Required tasks >>
1/ Answer these questions from the article on German humor:
(a) In what year did Basil Hall Chamberlain visit Japan?
(b) What date appears with Stewart Lee's name?
(c) What rules out the lazy set-ups that British comics rely on?
2/ Output the passage of the article on German humor between "Harold F. Schiffman" and "rely on ...", inclusive.

Text segment >>
Lost in translation

Harold F. Schiffman haroldfs at ccat.sas.upenn.edu
Thu May 25 17:36:43 UTC 2006


Lost in translation

The Brits often assume that Germans have no sense of humour. In truth,
writes comedian Stewart Lee, it's a language problem. The peculiarities of
German sentence construction simply rule out the lazy set-ups that British
comics rely on ...

Stewart Lee, Tuesday May 23, 2006

In 1873, the British scholar and traveller Professor Basil Hall
Chamberlain visited Japan. He recorded his views of the nation's music in
his subsequent book, Japanese Things: Being Notes On Various Subjects
Connected With Japan. "Music," he wrote, "if that beautiful word must be
allowed to fall so low as to denote the strummings and squealings of
Orientals, is supposed to have existed in Japan since mythological times
... but (its) effect is not to soothe, but to exasperate beyond all
endurance the European breast." Today this view seems shameful; we can see
that it was not, as Chamberlain assumed, that Japan had no musical
ability, but that it had no musical tradition that a Victorian professor
could recognise. The Japanese musical vocabulary was simply utterly alien
to him. Similarly, a commonly held contemporary British view is that the
Germans have no sense of humour. But can this be possible? Can there
genuinely be a nation incapable of laughter, or is it just that the German
language of laughter differs so greatly from our own, that it appears
non-existent?

Supplied information >>
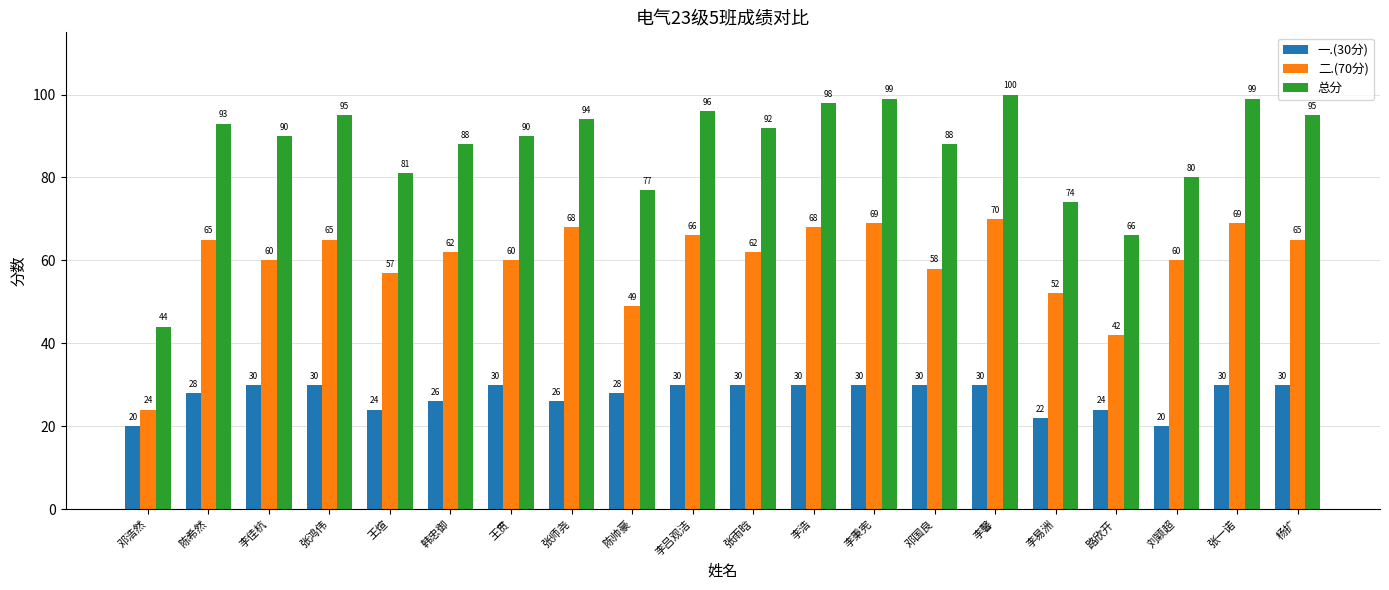

At how many categories does at least one series exceed 91?

10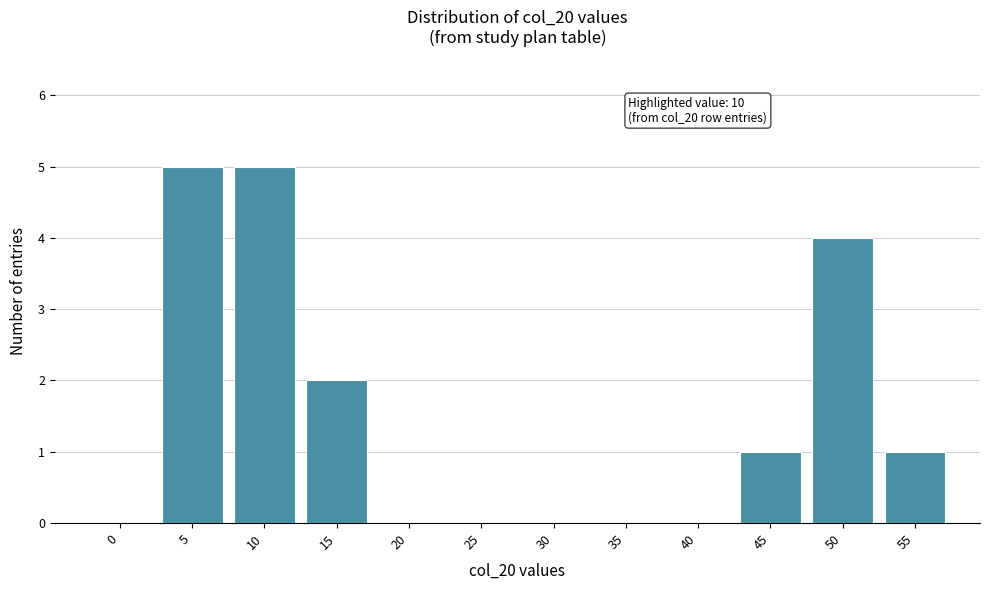

Reading left to right, list all the values displayed in this chart.

0=0	5=5	10=5	15=2	20=0	25=0	30=0	35=0	40=0	45=1	50=4	55=1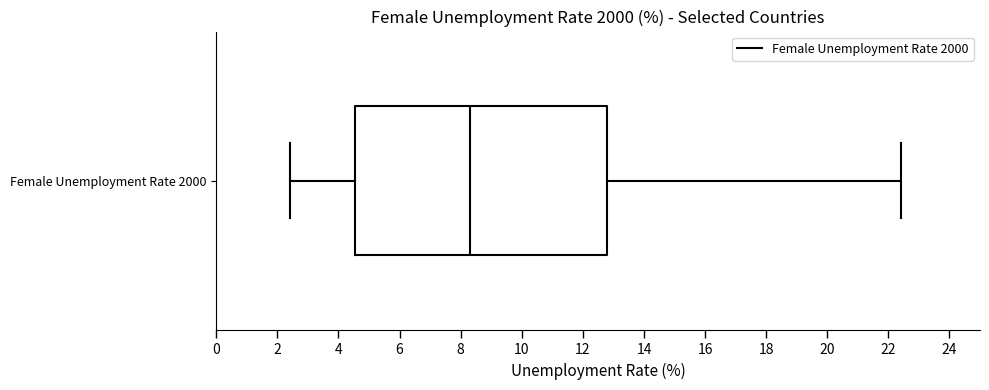

Read this box plot against the x-axis: the position of the median line, the range covered by the box, and the ends of both whiskers. The values are not printed on the chart, so give them approximately, as read against the axis.

median 8.4, box 4.6 to 12.8, whiskers 2.4 to 22.4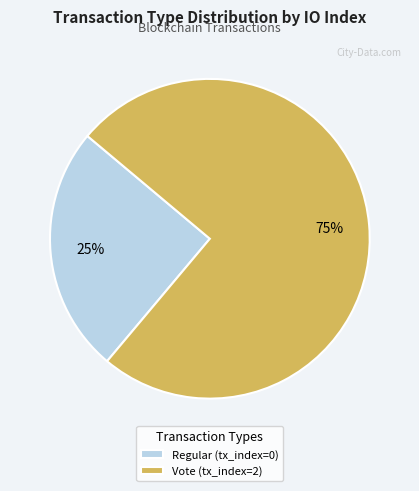

To the nearest percent, what portion does Vote (tx_index=2) represent?

75%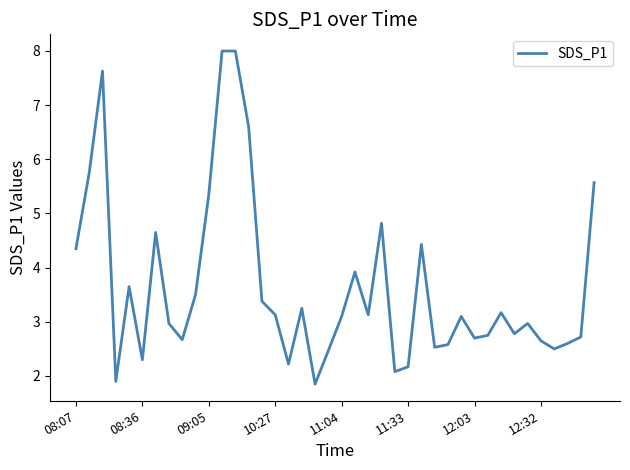

Count the number of categories in the chart.

40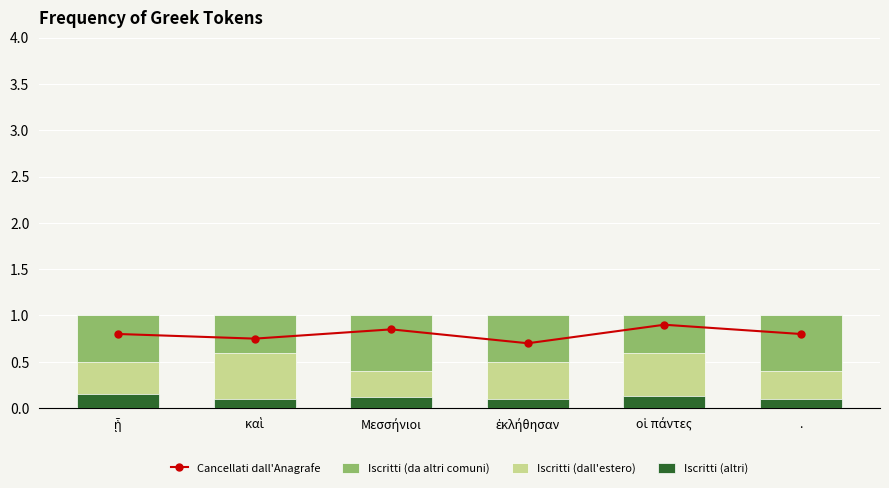

Read the Iscritti (da altri comuni) value at ᾗ.

1.0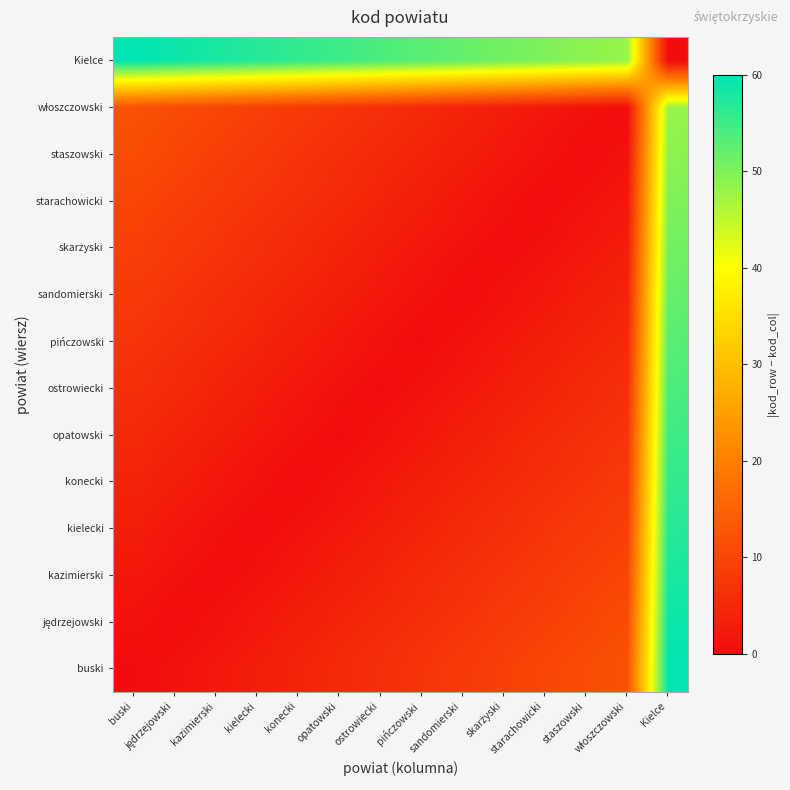

What is the spread (max minus min) of values at sandomierski?

52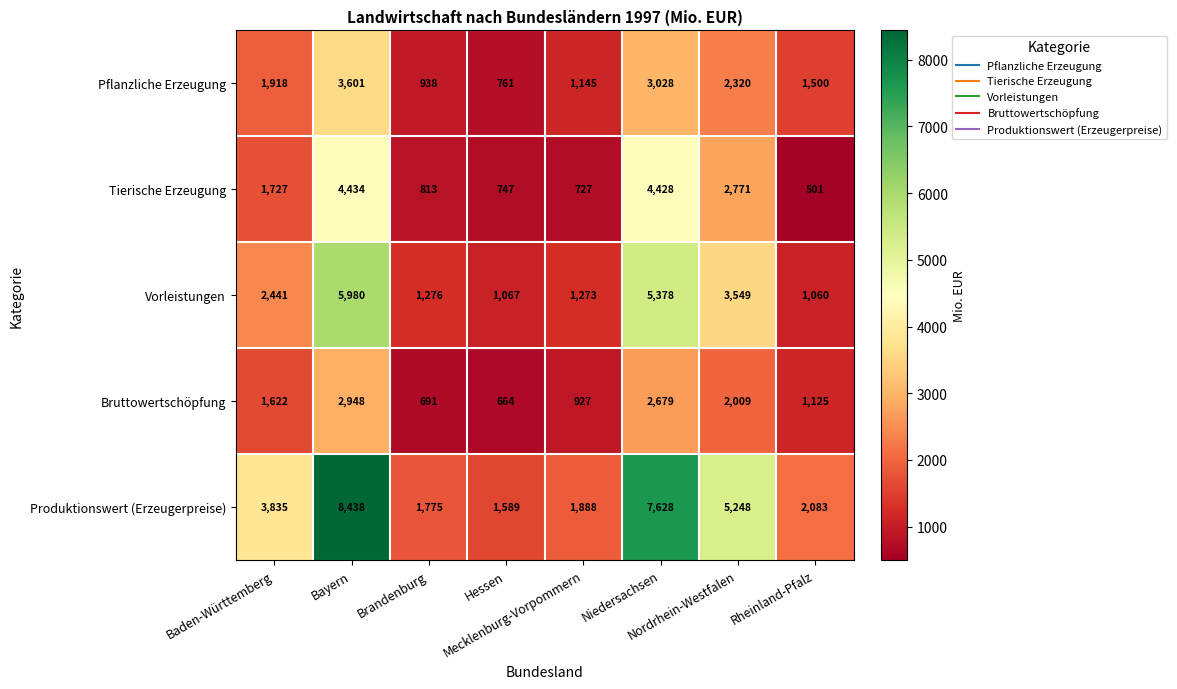

Which series has the largest range (max minus min)?

Produktionswert (Erzeugerpreise)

Answers in order >>
1/
(a) 1873
(b) Tuesday May 23, 2006
(c) The peculiarities of German sentence construction

2/
Harold F. Schiffman haroldfs at ccat.sas.upenn.edu
Thu May 25 17:36:43 UTC 2006


Lost in translation

The Brits often assume that Germans have no sense of humour. In truth,
writes comedian Stewart Lee, it's a language problem. The peculiarities of
German sentence construction simply rule out the lazy set-ups that British
comics rely on ...